• **WHAT THE EXERCISE ASKS**:
Please pull out the text lines from every entry below, reproducing each one word for word. Leave the pictures out of your answer.

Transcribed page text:
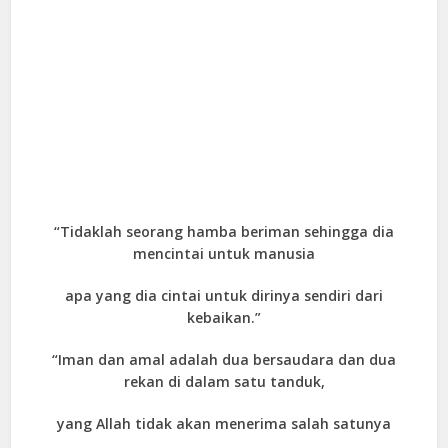
“Tidaklah seorang hamba beriman sehingga dia
mencintai untuk manusia
apa yang dia cintai untuk dirinya sendiri dari
kebaikan.”
“Iman dan amal adalah dua bersaudara dan dua
rekan di dalam satu tanduk,
yang Allah tidak akan menerima salah satunya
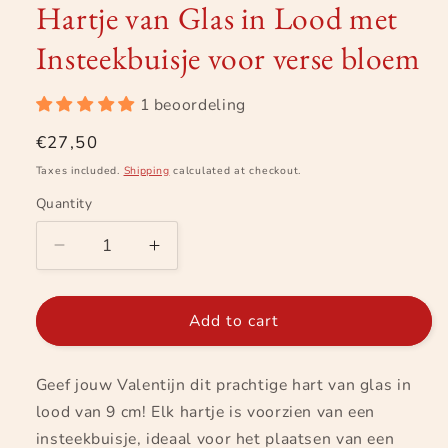
Hartje van Glas in Lood met
in
modal
Insteekbuisje voor verse bloem
1 beoordeling
Regular
€27,50
price
Taxes included.
Shipping
calculated at checkout.
Quantity
Decrease
Increase
quantity
quantity
for
for
Hartje
Hartje
Add to cart
van
van
Glas
Glas
Geef jouw Valentijn dit prachtige hart van glas in
in
in
Lood
Lood
lood van 9 cm! Elk hartje is voorzien van een
met
met
insteekbuisje, ideaal voor het plaatsen van een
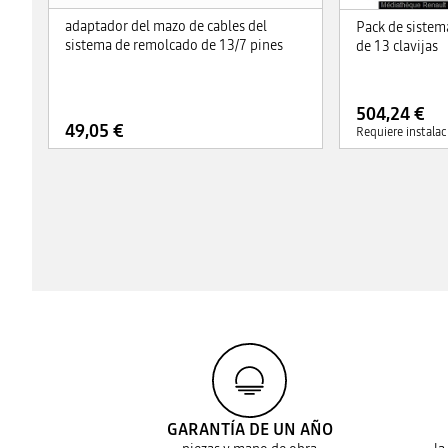
adaptador del mazo de cables del
Pack de sistem
sistema de remolcado de 13/7 pines
de 13 clavijas
504,24 €
49,05 €
Requiere instalac
GARANTÍA DE UN AÑO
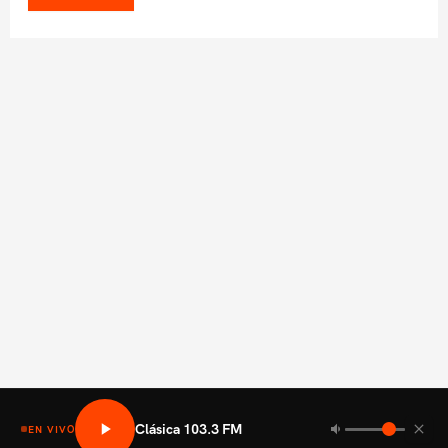
Clásica 103.3 FM
EN VIVO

• **ANSWER FOR THE TASK**:
“Tidaklah seorang hamba beriman sehingga dia
mencintai untuk manusia
apa yang dia cintai untuk dirinya sendiri dari
kebaikan.”
“Iman dan amal adalah dua bersaudara dan dua
rekan di dalam satu tanduk,
yang Allah tidak akan menerima salah satunya
Hartje van Glas in Lood met
in
modal
Insteekbuisje voor verse bloem
1 beoordeling
Regular
€27,50
price
Taxes included.
Shipping
calculated at checkout.
Quantity
Decrease
Increase
quantity
quantity
for
for
Hartje
Hartje
Add to cart
van
van
Glas
Glas
Geef jouw Valentijn dit prachtige hart van glas in
in
in
Lood
Lood
lood van 9 cm! Elk hartje is voorzien van een
met
met
insteekbuisje, ideaal voor het plaatsen van een
adaptador del mazo de cables del
Pack de sistem
sistema de remolcado de 13/7 pines
de 13 clavijas
504,24 €
49,05 €
Requiere instalac
GARANTÍA DE UN AÑO
Clásica 103.3 FM
EN VIVO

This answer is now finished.